My Dockerfile has the following:
FROM eclipse-temurin:17-jre-alpine as tesseract-master
RUN apk update && apk add tesseract-ocr
RUN apk update && apk add tesseract-ocr-data-eng
This fails to find the eng language package. During the build process, repo is listed and it is clear that it does not have the eng package.
I am able to install the enm package, but I feel like there will be issues since it is for middle english.
Has anyone had success installing the eng package on Alpine?

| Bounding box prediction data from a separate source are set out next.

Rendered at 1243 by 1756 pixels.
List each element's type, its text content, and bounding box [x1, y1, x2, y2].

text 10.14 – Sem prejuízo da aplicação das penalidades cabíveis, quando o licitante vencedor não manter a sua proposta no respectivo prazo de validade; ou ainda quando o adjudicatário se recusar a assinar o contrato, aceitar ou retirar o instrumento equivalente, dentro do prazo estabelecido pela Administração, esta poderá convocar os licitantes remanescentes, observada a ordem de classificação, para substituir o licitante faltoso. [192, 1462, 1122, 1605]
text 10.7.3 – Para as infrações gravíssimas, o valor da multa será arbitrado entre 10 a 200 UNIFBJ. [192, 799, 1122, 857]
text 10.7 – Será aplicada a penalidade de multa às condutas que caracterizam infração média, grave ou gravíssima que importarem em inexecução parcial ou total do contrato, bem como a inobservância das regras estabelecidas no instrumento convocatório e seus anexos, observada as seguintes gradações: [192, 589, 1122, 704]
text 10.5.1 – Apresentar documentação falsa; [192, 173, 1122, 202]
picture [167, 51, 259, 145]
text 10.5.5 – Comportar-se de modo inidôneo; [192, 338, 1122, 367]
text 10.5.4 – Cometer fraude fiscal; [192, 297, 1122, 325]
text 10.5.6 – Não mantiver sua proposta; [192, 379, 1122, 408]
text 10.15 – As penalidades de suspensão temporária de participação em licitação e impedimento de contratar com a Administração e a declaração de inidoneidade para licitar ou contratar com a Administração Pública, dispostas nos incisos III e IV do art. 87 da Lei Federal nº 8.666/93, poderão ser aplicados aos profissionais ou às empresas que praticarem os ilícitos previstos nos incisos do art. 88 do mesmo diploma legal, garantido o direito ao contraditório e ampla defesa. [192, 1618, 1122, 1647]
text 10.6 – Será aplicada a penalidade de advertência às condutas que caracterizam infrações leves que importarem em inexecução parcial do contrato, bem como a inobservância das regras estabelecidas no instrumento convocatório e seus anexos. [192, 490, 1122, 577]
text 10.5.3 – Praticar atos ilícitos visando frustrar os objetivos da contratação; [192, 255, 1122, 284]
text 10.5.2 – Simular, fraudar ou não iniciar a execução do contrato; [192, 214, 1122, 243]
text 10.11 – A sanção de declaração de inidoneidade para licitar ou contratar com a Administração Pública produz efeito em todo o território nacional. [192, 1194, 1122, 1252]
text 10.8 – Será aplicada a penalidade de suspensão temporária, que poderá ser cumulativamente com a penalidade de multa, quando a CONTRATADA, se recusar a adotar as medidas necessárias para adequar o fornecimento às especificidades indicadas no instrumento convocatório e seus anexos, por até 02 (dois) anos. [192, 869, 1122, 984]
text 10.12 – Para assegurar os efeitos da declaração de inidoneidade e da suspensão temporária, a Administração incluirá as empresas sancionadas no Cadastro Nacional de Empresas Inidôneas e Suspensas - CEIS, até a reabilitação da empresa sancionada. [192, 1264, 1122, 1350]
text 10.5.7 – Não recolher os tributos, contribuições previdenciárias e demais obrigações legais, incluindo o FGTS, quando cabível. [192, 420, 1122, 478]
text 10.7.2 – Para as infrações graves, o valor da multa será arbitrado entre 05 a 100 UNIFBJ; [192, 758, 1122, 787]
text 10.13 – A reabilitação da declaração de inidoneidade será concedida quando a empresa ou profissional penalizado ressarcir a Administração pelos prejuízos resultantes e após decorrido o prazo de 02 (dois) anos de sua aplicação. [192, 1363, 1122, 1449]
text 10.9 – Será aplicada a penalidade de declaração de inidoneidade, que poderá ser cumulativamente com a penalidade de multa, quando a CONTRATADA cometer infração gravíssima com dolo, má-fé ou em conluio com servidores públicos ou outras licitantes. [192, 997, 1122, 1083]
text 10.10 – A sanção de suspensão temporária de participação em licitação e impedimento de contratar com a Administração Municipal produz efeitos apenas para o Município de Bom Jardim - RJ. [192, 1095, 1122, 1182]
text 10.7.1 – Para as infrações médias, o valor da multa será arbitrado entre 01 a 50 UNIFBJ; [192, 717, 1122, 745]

CodePudding user response:
If you look at the content one of those packages for a language, for example the tesseract-ocr-data-enm
one, you will quickly realise it contains only one file:
- /usr/share/tessdata/enm.traineddata
Source: https://pkgs.alpinelinux.org/contents?name=tesseract-ocr-data-enm&branch=v3.17&arch=aarch64
Now, if you reverse engineer it, you can try to find which package does contains the file /usr/share/tessdata/eng.traineddata, and it is, with no big surprise, the default package: tesseract-ocr
.
Source: https://pkgs.alpinelinux.org/contents?file=eng.traineddata&branch=v3.17&arch=aarch64
So, your Dockerfile should simply be:
FROM eclipse-temurin:17-jre-alpine as tesseract-master
RUN apk add --no-cache \
tesseract-ocr